Dans un communiqué, les autorités américaines précisent que les mis en cause sont impliqués dans une affaire de blanchiment d'argent qui a duré plus de 20 ans.

Par ailleurs, le siège de la Confédération de football d'Amérique du Nord, d'Amérique centrale et des Caraïbes (Concacaf), situé à Miami, a été perquisitionné dans le cadre de cette procédure, selon la même source.

Les personnes inculpées dans cette affaire sont Jeffrey Webb, vice-président de la Fifa et président de la Concacaf, Eduardo Li, membre des comités exécutifs de la Fédération internationale de Football (FIFA) et de la Concacaf, Julio Rocha, chargé du développement à la FIFA, Costas Takkas, attaché au cabinet du président de la Concacaf, Eugenio Figueredo, actuel vice-président de l'instance dirigeante du football mondial.

La procédure concerne également Rafael Esquivel, membre du comité exécutif de la Conmebol, José Maria Marin, membre du comité d'organisation de la Fifa pour les jeux Olympiques, et Nicolas Leoz, ancien membre du comité exécutif de la FIFA, ainsi que Jack Warner, un ancien membre du comité exécutif de la FIFA.

En Suisse, le ministère public avait indiqué, dans un communiqué, avoir saisi des documents et des données électroniques au siège de la FIFA à Zurich dans le cadre d'une "procédure pénale contre inconnu pour soupçon de gestion déloyale et de blanchiment d'argent".

Une opération menée à la demande de la justice américaine

Plus tôt dans la matinée de mercredi, on apprenait l’arrestation à Zurich de six fonctionnaires de la FIFA, accusés de corruption aux Etats-Unis, selon le ministère suisse de la Justice.

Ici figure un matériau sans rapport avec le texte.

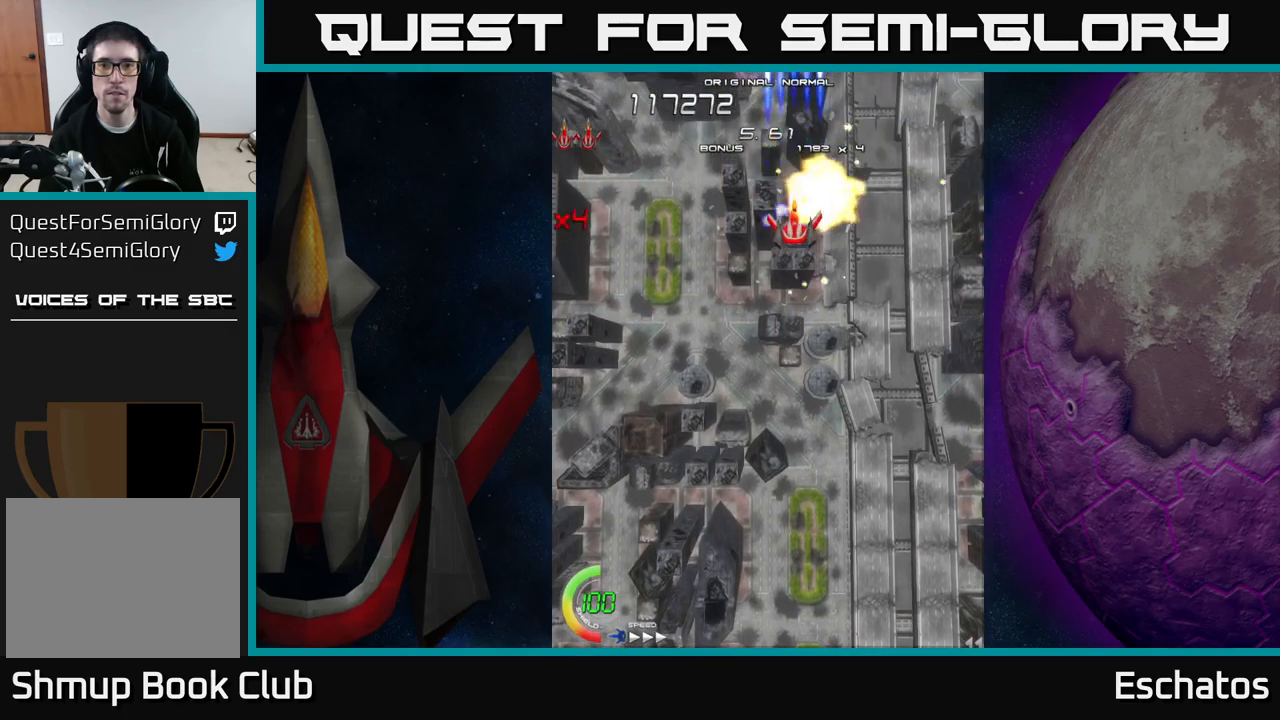
{"buttons": ["A", "X"], "right_stick": "center", "events": [[350, "DPAD_DOWN", "down"], [450, "DPAD_DOWN", "up"], [467, "A", "down"]]}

"L'opération a été lancée à la demande des autorités américaines, via l'Office fédéral de la justice", a précisé le département dans un communiqué.

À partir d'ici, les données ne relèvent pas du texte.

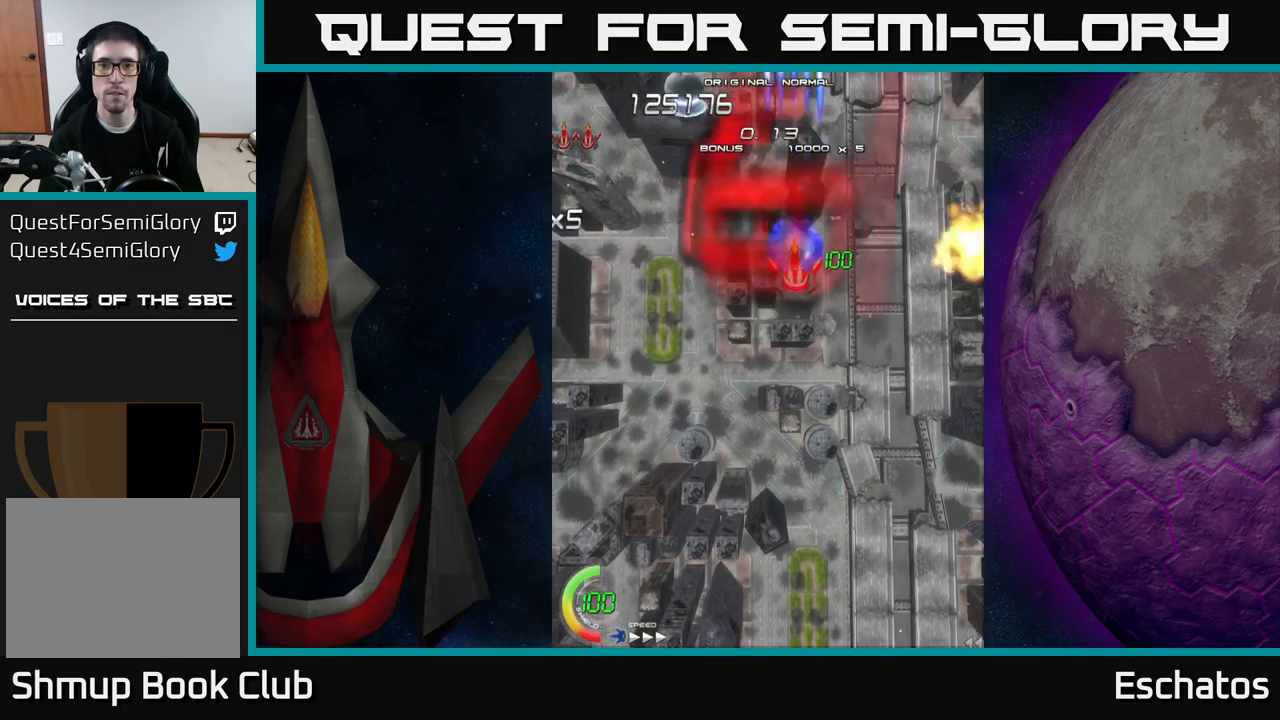
{"buttons": ["A", "DPAD_DOWN", "DPAD_RIGHT"], "right_stick": "center", "events": [[134, "X", "up"], [167, "DPAD_UP", "down"], [284, "DPAD_LEFT", "down"], [317, "DPAD_UP", "up"], [334, "DPAD_DOWN", "down"], [384, "DPAD_LEFT", "up"], [417, "DPAD_RIGHT", "down"]]}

Auprès de la police zurichoise, on affirme que les personnes arrêtées devraient être entendues mercredi sur les faits qui leur sont reprochés.

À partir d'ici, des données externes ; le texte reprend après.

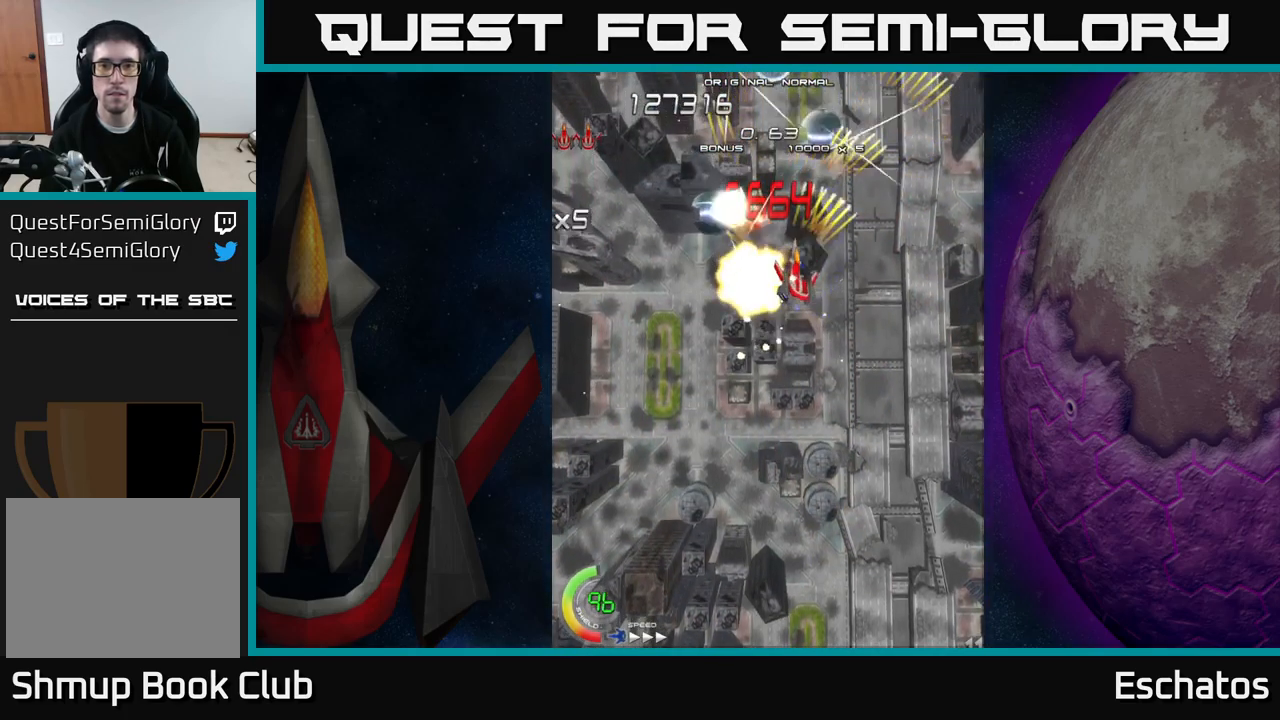
{"buttons": ["A", "DPAD_UP"], "right_stick": "center", "events": [[150, "DPAD_RIGHT", "up"], [167, "DPAD_DOWN", "up"], [234, "DPAD_DOWN", "down"], [234, "DPAD_LEFT", "down"], [300, "DPAD_LEFT", "up"], [400, "DPAD_DOWN", "up"], [400, "DPAD_LEFT", "down"], [417, "DPAD_UP", "down"], [500, "DPAD_LEFT", "up"]]}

Après l'annonce des arrestations, un porte-parole de la FIFA a déclaré que la fédération cherche "à clarifier" la situation mais sans fournir davantage de précisions.

Les accusations portées contre les fonctionnaires mis en cause font état d'un "système de corruption généralisé depuis une vingtaine d'années", selon le New York Times qui cite des enquêteurs américains. D'après le journal américain, les soupçons toucheraient le marketing, le sponsoring et les contrats de rediffusion télévisée.

Selon l'Office fédéral suisse de la justice, des représentants des médias et du marketing sportif auraient fait des versements à des hauts fonctionnaires de la FIFA et d'organisations affiliées afin d'obtenir des droits médiatiques et de sponsoring pour les compétitions organisées aux Etats-Unis et en Amérique du Sud.

L'élection du président maintenue pour vendredi

La FIFA a décidé de maintenir son congrès prévu vendredi, durant lequel sera élu un président de l'instance dirigeante du football mondial en dépit du scandale de corruption qui l'agite.

"Le congrès prévu vendredi est maintenu, et l'élection du président demeure à l'ordre du jour", a déclaré à la presse le porte-parole de la FIFA, Walter De Gregorio, peu après l'arrestation de six hauts fonctionnaires de la fédération.

Dans un communiqué, le ministère public suisse a indiqué avoir saisi des documents et des données électroniques au siège de la FIFA à Zurich dans le cadre d'une "procédure pénale contre inconnu pour soupçon de gestion déloyale et de blanchiment d'argent". Les documents et données saisis sont en rapport avec l'attribution des Coupes du monde de football 2018, en Russie, et 2022, au Qatar, a précisé la même source, affirmant avoir ordonné "à plusieurs établissements financiers de transmettre des documents bancaires".